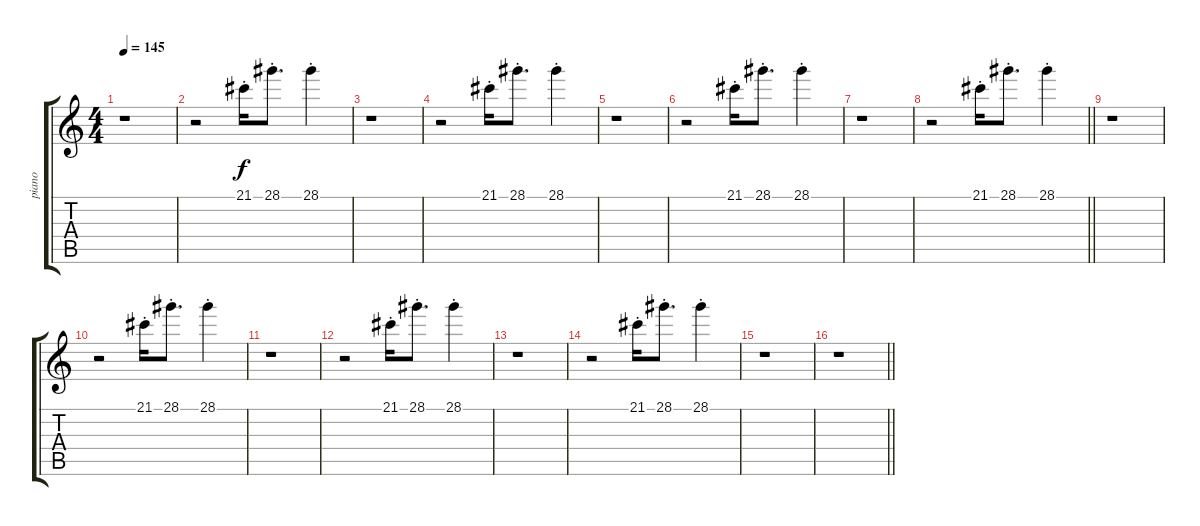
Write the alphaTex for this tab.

\track ("piano" "piano") {instrument brightacousticpiano}
\staff {score tabs}
\tuning (E4 B3 G3 D3 A2 E2) {hide}
\ts (4 4)
\tempo 145
\clef g2
\ks c
r.1{dy f} |
r.2 21.1{st}.16 28.1{st}.8{d} 28.1{st}.4 |
r.1 |
r.2 21.1{st}.16 28.1{st}.8{d} 28.1{st}.4 |
r.1 |
r.2 21.1{st}.16 28.1{st}.8{d} 28.1{st}.4 |
r.1 |
\barLineRight lightlight
r.2 21.1{st}.16 28.1{st}.8{d} 28.1{st}.4 |
r.1 |
r.2 21.1{st}.16 28.1{st}.8{d} 28.1{st}.4 |
r.1 |
r.2 21.1{st}.16 28.1{st}.8{d} 28.1{st}.4 |
r.1 |
r.2 21.1{st}.16 28.1{st}.8{d} 28.1{st}.4 |
r.1 |
\barLineRight lightlight
r.1
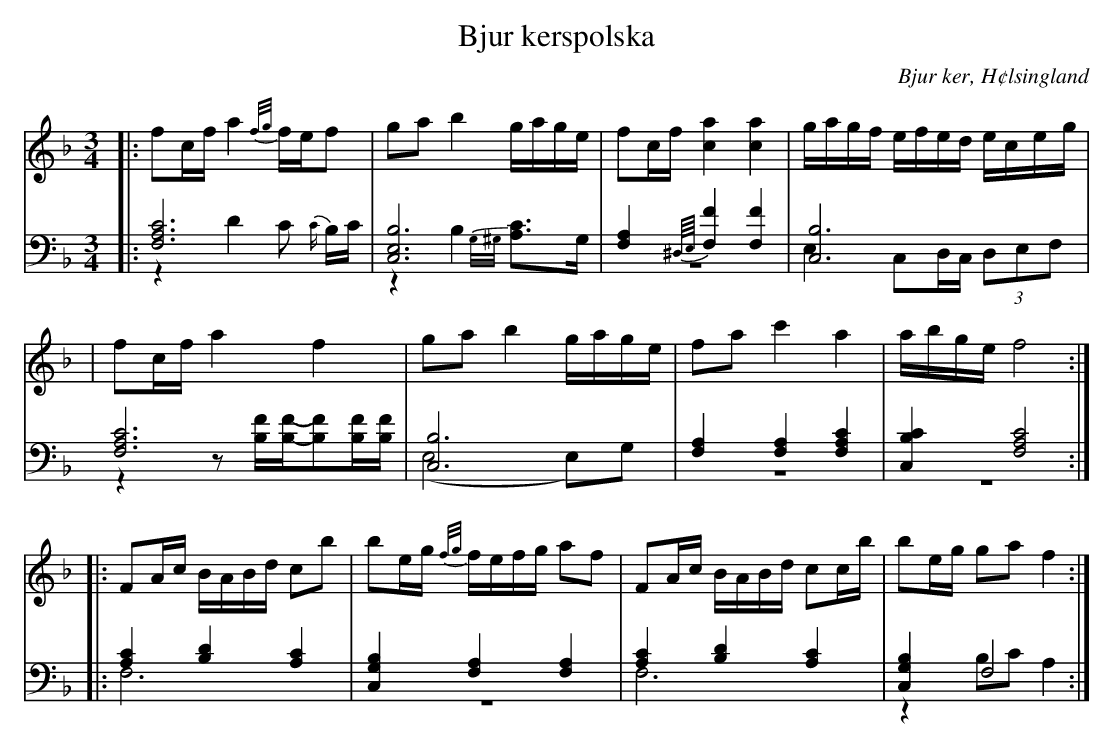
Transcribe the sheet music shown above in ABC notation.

X:1
T: Bjur kerspolska
O: Bjur ker, H¢lsingland
M: 3/4
L: 1/8
K: F
V:1
V:2
V:3 merge
V: 1
|:fc/f/ a2 {f/g/}f/e/f|ga b2 g/a/g/e/|fc/f/ [c2a2] [c2a2]|g/a/g/f/ e/f/e/d/ e/c/e/g/|
|fc/f/ a2 f2|ga b2 g/a/g/e/|fa c'2 a2| a/b/g/e/ f4:|
|:FA/c/ B/A/B/d/ cb|be/g/ {f/g/}f/e/f/g/ af|FA/c/ B/A/B/d/ cc/b/|be/g/ ga f2:|
V:2 clef=bass
|:[F,6A,6C6]|[C,6E,6B,6]|[F,2A,2] {^D,//E,//}[F,2F2] [F,2F2]|[C,6B,6]|
[F,6A,6C6]|[C,6B,6]|[F,2A,2] [F,2A,2] [F,2A,2C2]|[C,2B,2C2] [F,4A,4C4]:|
 |:[A,2C2] [B,2D2] [A,2C2]|[C,2G,2B,2] [F,2A,2] [F,2A,2]|[A,2C2] [B,2D2] [A,2C2]|[C,2G,2B,2] F,4 :|
V:3 clef=bass
 |:z2D2 C {C/}B,/C/|z2 B,2 {G,/^G,/}[A,C]>G,|z6|E,2 C,D,/C,/ (3D,E,F,|
 |z2 z[B,/F/][B,/F/]-[B,F][B,/F/][B,/F/]|(E,4 E,)G,|z6|z6:|
|:F,6|z6|F,6|z2 B,C A,2:|
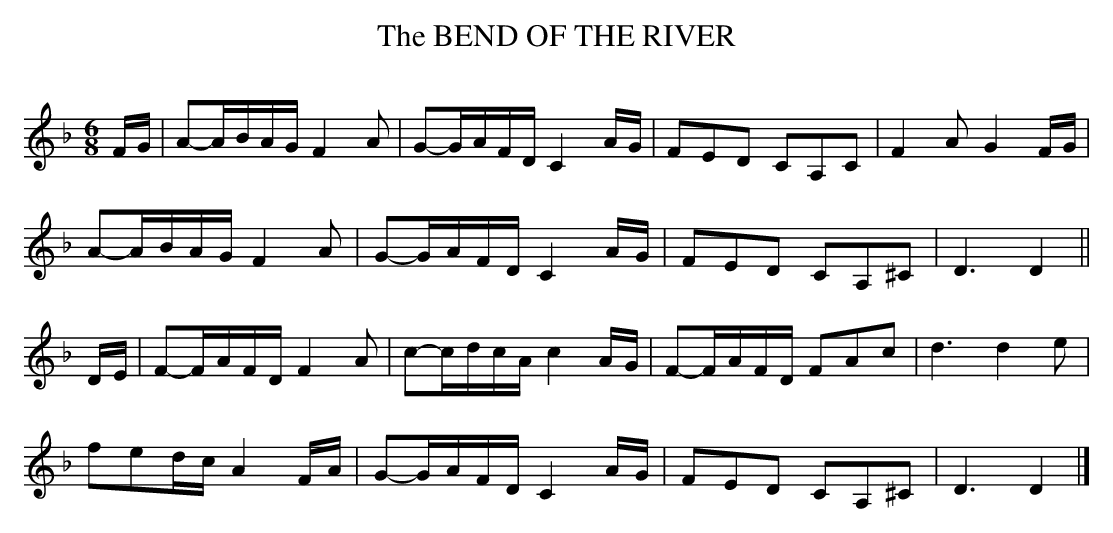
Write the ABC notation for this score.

X:1
T:BEND OF THE RIVER, The
Y:"slow"
Q:120
M:6/8
L:1/8
K:Dm
F/G/|A-A/B/A/G/ F2A|G-G/A/F/D/ C2A/G/|FED CA,C|F2A G2F/G/|
A-A/B/A/G/ F2A|G-G/A/F/D/ C2A/G/|FED CA,^C|D3D2||
D/E/|F-F/A/F/D/ F2A|c-c/d/c/A/ c2A/G/|F-F/A/F/D/ FAc|d3d2e|
fed/c/ A2F/A/|G-G/A/F/D/ C2A/G/|FED CA,^C|D3D2|]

DEINE AUFGABE: Kannst du die Zeilen vom Beginn der Auflistung bis einschließlich der Zeile mit „Transcribe the sheet“ in eine nummerierte Liste umschreiben? Lass dabei Leerzeilen und Bilder weg.

LÖSUNG DER AUFGABE:
1. Write the alphaTex for this tab.
2. \track ("piano" "piano") {instrument brightacousticpiano}
3. \staff {score tabs}
4. \tuning (E4 B3 G3 D3 A2 E2) {hide}
5. \ts (4 4)
6. \tempo 145
7. \clef g2
8. \ks c
9. r.1{dy f} |
10. r.2 21.1{st}.16 28.1{st}.8{d} 28.1{st}.4 |
11. r.1 |
12. r.2 21.1{st}.16 28.1{st}.8{d} 28.1{st}.4 |
13. r.1 |
14. r.2 21.1{st}.16 28.1{st}.8{d} 28.1{st}.4 |
15. r.1 |
16. \barLineRight lightlight
17. r.2 21.1{st}.16 28.1{st}.8{d} 28.1{st}.4 |
18. r.1 |
19. r.2 21.1{st}.16 28.1{st}.8{d} 28.1{st}.4 |
20. r.1 |
21. r.2 21.1{st}.16 28.1{st}.8{d} 28.1{st}.4 |
22. r.1 |
23. r.2 21.1{st}.16 28.1{st}.8{d} 28.1{st}.4 |
24. r.1 |
25. \barLineRight lightlight
26. r.1
27. Transcribe the sheet music shown above in ABC notation.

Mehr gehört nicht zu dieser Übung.